While I was on vacation this summer in North Bonneville Wash. down along the Columbia River. We went to the Interpretive Center and one of the exhibits was on the history of some of the local schools. I took a picture of the nine rules a teacher must follow in 1872. It was amazing to me how this profession has not changed much in the many years that it has been around. Some rules when taken in a present day perspective are still applicable. I still see many teachers giving personal time to gather supplies for students and I believe we are all looked to by children and adults with the expectation that we will set a moral standard for those around us. Thankfully we have come a long way in other ways and though we may joke about it we do get more than a twenty-five cent raise!
The poster is a bit hard to see so I will type the rules below:
Rules for Teachers 1872
1. Teachers each day will fill lamps, clean chimneys. (make copies, correct papers)
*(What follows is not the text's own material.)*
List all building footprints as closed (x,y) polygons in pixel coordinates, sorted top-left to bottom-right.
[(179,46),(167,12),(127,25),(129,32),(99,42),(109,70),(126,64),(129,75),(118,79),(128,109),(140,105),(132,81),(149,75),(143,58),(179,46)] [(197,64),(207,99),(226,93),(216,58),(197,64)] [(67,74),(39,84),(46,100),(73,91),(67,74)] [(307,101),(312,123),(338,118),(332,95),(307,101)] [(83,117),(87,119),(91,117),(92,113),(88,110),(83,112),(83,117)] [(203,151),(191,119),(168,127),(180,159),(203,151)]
2. Each teacher will bring a bucket of water and a scuttle of coal for the day's sessions. (extra supplies at the store bought with personal money, snacks for children so everyone has one)
3. Make your pens carefully. You may whittle nibs to the individual taste of the pupils. (differentiated instruction to accommodate all learners)
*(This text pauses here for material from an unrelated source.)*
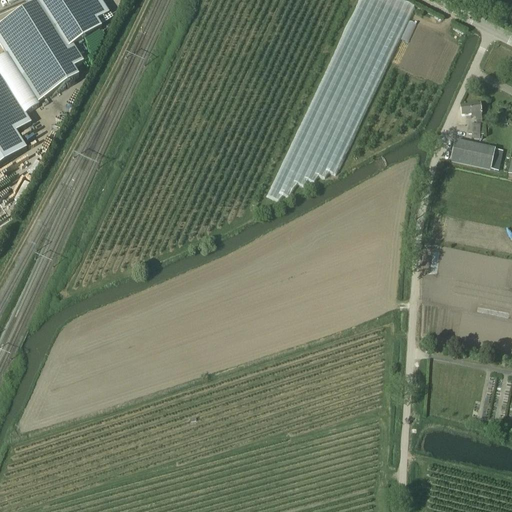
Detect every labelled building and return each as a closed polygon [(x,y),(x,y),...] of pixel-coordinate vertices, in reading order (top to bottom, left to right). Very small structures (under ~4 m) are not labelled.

4. Men teachers may take one evening a week for courting purposes or two evenings a week, if they go to church regularly.
5. After ten hours in school, the teachers may spend the remaining time reading the Bible or other good books. (Woodring students may do their homework)
6. Women teachers who marry or engage in unseemly conduct will be dismissed.
7. Each teacher should lay aside from each pay a goodly sum of his earnings for his benefit during his declining years so that he will not become a burden on Society. (don't rely on Social Security, set up your own 401K)
8. Any teacher that smokes, uses liquor in any form, frequents pool or public halls, or gets shaved in a barber shop will give good reason to suspect his worth, intention, integrity and honesty. (you must now leave school property to use tobacco products, but I suggest you quit today because that stuff will kill you!)
9. The teacher who performs his labor faithfully and without fault for five years will be given an increase of twenty-five cents per week in his pay, providing the Board of Education approves.

3 comments:
Very interesting Bree! Funny how some of the rules are still intact today just slightly modernized. It would be interesting to see what people laught at in the future about the rules we have to follow.
I was very fond of the Rules for Teachers 1872 section that you included. I thought your commentary was humorous. Hey who thinks teachers become a burden to society anyway?
Bree this list is so funny! What a great find. I really liked how you 'updated' some of the rules so that they can still be applicable to our lives. It's funny how in 1872 these were explicitly stated as rules whereas now many of them are just seen as the way of life for a teacher (work LONG hours, bring in extra supplies, etc.). At least these hidden rules to being a teacher nowadays aren't really suprises to us now!